• **To-do item**
The exercise asks you to copy every line below in which "Divina" appears.

• **Data to examine**
== Segment start ==
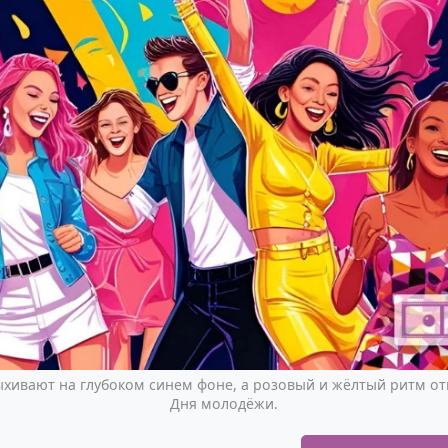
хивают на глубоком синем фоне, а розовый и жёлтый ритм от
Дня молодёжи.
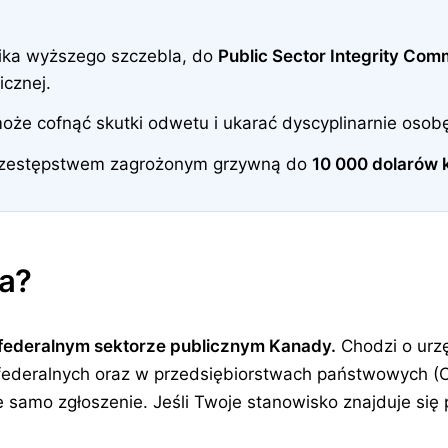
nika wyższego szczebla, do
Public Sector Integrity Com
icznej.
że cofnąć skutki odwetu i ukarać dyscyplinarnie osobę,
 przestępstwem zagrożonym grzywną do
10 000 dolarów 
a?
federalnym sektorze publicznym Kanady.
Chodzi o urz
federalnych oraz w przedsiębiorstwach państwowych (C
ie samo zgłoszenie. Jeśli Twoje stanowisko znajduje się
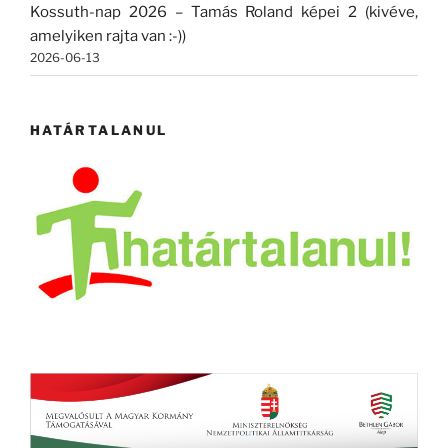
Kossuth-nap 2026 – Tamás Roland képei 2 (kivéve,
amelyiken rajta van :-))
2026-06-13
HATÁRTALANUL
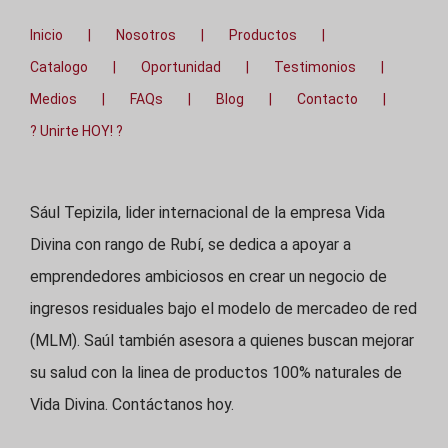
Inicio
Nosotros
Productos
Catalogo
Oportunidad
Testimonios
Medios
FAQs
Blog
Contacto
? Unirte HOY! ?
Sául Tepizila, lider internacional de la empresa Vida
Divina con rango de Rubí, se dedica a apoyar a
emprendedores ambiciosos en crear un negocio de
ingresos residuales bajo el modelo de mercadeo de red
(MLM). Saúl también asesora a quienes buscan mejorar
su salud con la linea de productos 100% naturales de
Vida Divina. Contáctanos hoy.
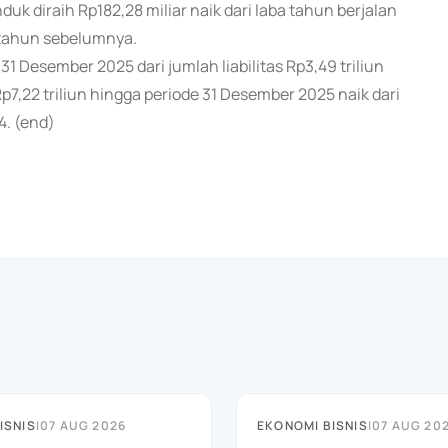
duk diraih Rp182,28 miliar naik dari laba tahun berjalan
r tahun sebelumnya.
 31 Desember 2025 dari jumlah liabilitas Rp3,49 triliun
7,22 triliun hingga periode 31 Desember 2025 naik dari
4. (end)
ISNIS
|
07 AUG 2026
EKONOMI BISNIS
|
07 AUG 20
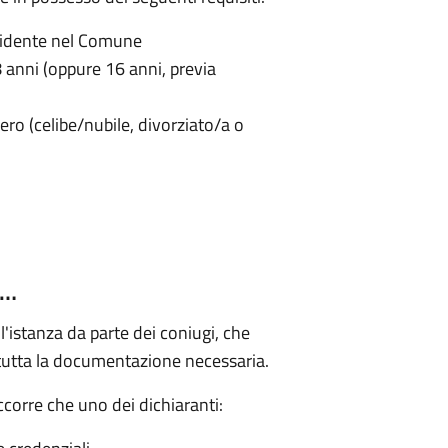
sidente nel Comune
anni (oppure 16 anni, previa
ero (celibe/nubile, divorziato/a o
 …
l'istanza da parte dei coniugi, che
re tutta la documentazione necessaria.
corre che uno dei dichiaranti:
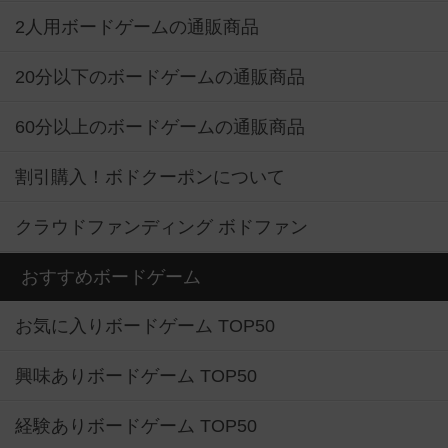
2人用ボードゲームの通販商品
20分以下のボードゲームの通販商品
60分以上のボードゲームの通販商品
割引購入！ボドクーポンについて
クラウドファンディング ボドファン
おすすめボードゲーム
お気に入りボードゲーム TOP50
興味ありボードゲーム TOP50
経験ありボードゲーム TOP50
== Segment end ==
• **Exercise answer**
Divina con rango de Rubí, se dedica a apoyar a
Vida Divina. Contáctanos hoy.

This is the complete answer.